II
Fallaray’s position in the Cabinet was a peculiar one. It was rather like that of a disconcerting child in the house of orthodox church people who insisted on asking direct and pertinent questions on the Bible story, especially after having read Wells’s first volume of the “Outline of History.” How did Adam and Eve get into Eden? If God never sleeps, isn’t he very cross in the morning? And so on.
All through the War, Fallaray had been a thorn in the side of his chief. His honesty and his continual “why” were a source of irritation and sometimes of anger. He had no patience whatever with shiftiness, intrigue and favoritism, the appointment of mere duffers to positions of high responsibility. He made no bones whatever about expressing his opinion as to the frivolity that prevailed in certain quarters, together with the habit of dodging every grave issue. On the question of the League of Nations too, he was in close accord with Lord Robert Cecil and often made drastic criticisms of the frequent somersaults of his chief. His definite stand on the Irish question was extremely annoying to the brass-hat brigade and to the master-flounderer and weathercock, who showed himself more and more to be a mixture of Billy Sunday and Mark Anthony, crying out that black was white at one end of the town and ten minutes later that white was black at the other end. And yet, when it came to results, Fallaray might almost as well have been on the town council of Lower Muddleton as in the Cabinet of the British Government. Respected for his faithfulness to duty, he was disliked for his honesty and feared for his utter disregard for personal aggrandizement and the salary that went with it.

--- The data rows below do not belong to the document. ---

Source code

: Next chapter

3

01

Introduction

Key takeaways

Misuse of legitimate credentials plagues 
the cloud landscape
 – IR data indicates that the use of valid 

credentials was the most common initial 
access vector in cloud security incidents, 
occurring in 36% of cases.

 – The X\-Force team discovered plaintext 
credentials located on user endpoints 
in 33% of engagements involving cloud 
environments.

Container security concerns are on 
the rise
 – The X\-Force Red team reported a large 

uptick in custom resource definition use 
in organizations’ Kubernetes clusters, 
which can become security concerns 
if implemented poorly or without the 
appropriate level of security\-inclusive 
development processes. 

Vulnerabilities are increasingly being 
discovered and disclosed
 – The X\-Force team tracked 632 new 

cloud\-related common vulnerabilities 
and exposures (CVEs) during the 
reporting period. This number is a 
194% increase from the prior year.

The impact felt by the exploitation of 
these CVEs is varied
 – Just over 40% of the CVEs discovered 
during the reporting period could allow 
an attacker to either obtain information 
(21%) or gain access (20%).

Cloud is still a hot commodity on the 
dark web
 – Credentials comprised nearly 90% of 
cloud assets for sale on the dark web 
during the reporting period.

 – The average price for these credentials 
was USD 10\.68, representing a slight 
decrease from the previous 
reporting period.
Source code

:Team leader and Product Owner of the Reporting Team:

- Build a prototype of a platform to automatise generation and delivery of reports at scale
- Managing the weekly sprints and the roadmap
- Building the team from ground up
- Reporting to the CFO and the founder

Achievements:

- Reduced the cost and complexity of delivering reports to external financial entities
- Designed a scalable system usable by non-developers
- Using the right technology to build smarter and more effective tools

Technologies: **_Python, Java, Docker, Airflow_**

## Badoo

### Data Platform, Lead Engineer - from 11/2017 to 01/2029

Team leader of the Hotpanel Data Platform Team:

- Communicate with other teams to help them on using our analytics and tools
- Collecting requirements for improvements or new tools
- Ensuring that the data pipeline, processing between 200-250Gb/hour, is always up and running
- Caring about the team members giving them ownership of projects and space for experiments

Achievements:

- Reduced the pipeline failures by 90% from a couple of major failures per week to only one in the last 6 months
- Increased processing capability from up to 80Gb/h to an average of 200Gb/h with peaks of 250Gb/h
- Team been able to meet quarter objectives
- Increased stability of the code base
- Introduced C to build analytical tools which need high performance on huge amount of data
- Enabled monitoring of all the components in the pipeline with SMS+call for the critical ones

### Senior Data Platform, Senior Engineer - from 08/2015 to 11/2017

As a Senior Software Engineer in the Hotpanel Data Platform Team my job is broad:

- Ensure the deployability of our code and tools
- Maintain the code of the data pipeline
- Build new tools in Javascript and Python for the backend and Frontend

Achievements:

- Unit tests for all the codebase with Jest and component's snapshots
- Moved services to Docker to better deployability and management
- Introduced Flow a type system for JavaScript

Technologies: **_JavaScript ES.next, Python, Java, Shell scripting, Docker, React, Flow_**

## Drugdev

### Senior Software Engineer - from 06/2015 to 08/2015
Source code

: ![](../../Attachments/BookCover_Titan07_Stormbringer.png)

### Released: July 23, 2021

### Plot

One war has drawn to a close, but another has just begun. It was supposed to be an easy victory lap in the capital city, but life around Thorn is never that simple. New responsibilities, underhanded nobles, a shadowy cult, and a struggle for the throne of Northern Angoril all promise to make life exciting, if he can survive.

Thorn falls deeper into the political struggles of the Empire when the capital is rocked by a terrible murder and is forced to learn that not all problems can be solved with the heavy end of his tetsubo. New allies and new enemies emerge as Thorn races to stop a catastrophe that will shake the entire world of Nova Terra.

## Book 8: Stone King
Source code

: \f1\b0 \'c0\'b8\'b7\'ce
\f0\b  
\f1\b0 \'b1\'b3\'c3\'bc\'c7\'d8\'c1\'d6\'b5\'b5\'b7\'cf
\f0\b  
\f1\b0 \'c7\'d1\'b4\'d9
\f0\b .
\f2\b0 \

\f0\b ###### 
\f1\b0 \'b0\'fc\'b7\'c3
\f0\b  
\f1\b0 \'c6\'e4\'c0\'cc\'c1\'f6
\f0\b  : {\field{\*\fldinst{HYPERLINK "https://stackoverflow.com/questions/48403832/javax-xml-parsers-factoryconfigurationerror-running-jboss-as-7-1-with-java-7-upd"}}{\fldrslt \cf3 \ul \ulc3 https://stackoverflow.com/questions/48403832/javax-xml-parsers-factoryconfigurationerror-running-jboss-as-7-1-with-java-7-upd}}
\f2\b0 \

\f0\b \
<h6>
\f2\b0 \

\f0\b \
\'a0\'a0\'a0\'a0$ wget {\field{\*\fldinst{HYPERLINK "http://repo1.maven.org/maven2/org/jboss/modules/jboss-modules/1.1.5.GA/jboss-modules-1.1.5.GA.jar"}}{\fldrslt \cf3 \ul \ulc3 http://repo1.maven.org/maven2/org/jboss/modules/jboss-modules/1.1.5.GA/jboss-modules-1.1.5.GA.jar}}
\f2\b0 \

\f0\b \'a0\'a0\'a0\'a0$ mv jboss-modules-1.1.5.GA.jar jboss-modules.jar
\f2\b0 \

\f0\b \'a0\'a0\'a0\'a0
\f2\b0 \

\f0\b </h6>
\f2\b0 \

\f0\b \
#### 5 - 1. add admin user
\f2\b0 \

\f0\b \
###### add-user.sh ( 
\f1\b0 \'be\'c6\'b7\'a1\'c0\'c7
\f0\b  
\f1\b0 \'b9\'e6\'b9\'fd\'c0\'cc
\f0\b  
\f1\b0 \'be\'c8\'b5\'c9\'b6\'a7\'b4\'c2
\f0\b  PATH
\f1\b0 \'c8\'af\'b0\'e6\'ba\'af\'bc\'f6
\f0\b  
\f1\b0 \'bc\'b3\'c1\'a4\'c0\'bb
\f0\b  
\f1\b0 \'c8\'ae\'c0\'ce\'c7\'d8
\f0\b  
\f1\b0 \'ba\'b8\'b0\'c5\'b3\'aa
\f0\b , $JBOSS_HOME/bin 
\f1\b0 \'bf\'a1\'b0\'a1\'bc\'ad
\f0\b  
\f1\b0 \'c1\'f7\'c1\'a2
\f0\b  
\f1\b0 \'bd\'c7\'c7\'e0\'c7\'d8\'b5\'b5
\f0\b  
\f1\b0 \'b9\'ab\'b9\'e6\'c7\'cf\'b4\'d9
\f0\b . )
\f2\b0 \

No wonder, therefore, that he was tired. He had been under a long and continual strain. In Parliament he found himself still dealing with the men who had suffered from brain anæmia before the War and had, therefore, been unable ever to believe, in spite of Lord Roberts, that war was possible,—that same body of professional politicians who were mentally and physically incapable of looking at the numerous problems of the hour, the day and the week with sanity and with courage. At home—if such a word could be used for Dover Street—there was Feo, who had no more right to be under his roof than any one of the women that passed him in the street. He was a tired and lonely man on the verge of complete disillusionment, disappointed with his fellow Ministers and deeply disappointed with the suspicion and jealousy which had grown up between England and her allies. It seemed to him, also, that the blank refusal of the United States to have anything to do with the League of Nations, even as revised from the original draft of President Wilson, the Messiah who had failed to function mainly because of the personal spite of the Republican leaders, jeopardized the future of the world and gave Germany a springboard which one of these days she would not fail to use. In spite of her reluctantly made promises, she was very busy inventing new and diabolical weapons of war and taking out patents for them in Washington, while pretending to observe the laws laid down by the Allies as to her disarmament and the manufacture of war materials under her treaty obligations. Krupps had designed new methods of artillery fire control, new fuses for projectiles, new gas engines, new naval fire-control devices, new parts for airplanes, new chemicals and new radio apparatuses. To what end? In the face of these facts he could perfectly well understand the French attitude, hysterical as it seemed to be. They knew her for a liar, a cheat and an everlasting enemy and whenever Fallaray returned from those interminable conferences in Paris, he did so with the recollection upon him of something in the eyes of Foch and other Frenchmen whose love of country was a religion that put a touch of fear into his soul. What were they all doing, these politicians of England, of the United States, of Italy? Were they not those very same ostriches who during all the years that led up to the War had hidden their heads in the sand,—the same heads, precisely the same sand?
As he entered the House that afternoon to be heckled with questions which he dared not answer truthfully, he wished that he had been born not to politics but to sportsmanship. He wished that he had carried on his undergraduate love of games, had kept himself fit, had joined the army as a subaltern in August, ’14, and had found the German bullet upon which his name had been written. In such a way, at any rate, he could better have served his country than by being at that grave moment an impotent piece on the political chessboard. Both publically and privately this man felt himself to be a failure. In the House of Commons he was more or less friendless, regarded as an unreliable party man. In his home he was a lodger, ignored by the woman who ran his house. He was without love, joy, kindness, the interest and devotion of any one sweet person who could put her soft fingers on his forehead and give him back his optimism. He was like Samson shackled to the windlass which he pushed round and round with gradually diminishing strength.